As is, it works fine, but when I want to remove the constraint on the final value of the VELOCITY.

If I comment the line m.fix_final(VELOCITY, 0) the result does not change. It seems like it assumes that the final velocity should be zero, regardless. Furthermore, if I change the final velocity from zero to any other number, I get an error from GEKKO: Exception: @error: Solution Not Found.

The solution should be trivial to find, in particular, if no constraint is imposed on the final veclocity, the optimal control would be to keep accelerating the whole time ( $u(t)=1 \forall t \in [0,T]$ ).

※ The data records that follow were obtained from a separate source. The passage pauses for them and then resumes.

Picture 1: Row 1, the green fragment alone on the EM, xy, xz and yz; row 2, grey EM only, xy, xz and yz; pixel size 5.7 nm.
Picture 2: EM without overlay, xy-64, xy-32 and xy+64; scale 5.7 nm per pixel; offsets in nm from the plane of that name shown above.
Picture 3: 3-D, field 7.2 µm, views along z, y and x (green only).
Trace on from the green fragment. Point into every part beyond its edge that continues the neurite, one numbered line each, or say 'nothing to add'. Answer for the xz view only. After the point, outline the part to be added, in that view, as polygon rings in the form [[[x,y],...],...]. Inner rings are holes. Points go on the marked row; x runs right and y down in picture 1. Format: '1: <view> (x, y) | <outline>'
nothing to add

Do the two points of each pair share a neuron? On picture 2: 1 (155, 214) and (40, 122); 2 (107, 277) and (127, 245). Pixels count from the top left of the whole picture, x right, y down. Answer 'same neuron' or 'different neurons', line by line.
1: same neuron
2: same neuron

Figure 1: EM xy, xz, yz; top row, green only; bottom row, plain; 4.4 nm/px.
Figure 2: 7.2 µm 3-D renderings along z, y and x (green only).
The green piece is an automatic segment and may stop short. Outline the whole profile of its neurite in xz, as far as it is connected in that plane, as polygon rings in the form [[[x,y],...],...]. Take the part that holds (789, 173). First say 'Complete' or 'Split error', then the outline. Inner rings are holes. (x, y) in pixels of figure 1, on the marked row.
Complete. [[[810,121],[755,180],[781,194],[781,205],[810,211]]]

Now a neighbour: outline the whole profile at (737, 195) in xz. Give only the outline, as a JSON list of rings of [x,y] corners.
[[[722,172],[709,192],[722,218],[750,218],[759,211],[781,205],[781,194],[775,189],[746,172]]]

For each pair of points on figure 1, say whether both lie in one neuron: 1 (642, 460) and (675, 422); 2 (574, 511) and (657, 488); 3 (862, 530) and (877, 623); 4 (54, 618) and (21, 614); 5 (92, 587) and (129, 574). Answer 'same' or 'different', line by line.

Any help would be much appreciated! :)

Solution

Change the final constraints from m.fix_final(VELOCITY, 0) and m.fix_final(POSITION, 300) to:

p = np.zeros(100); p[-1] = 1
last = m.Param(p)
m.Equation(last*(POSITION-300)>=0)

This applies an inequality constraint at the last node so that POSITION>=300, but it could also be an equality constraint. We also sometimes use a soft constraint such as m.Minimize(last*(POSITION-300)**2) if an infeasible solution prevents the solver from achieving the final condition. Instead, it will try to get the solution as close to the final constraint as possible. When fixing the final value with m.fix_final(), the derivative is also fixed to zero because that variable is no longer calculated. This is a known limitation of Gekko as reported here.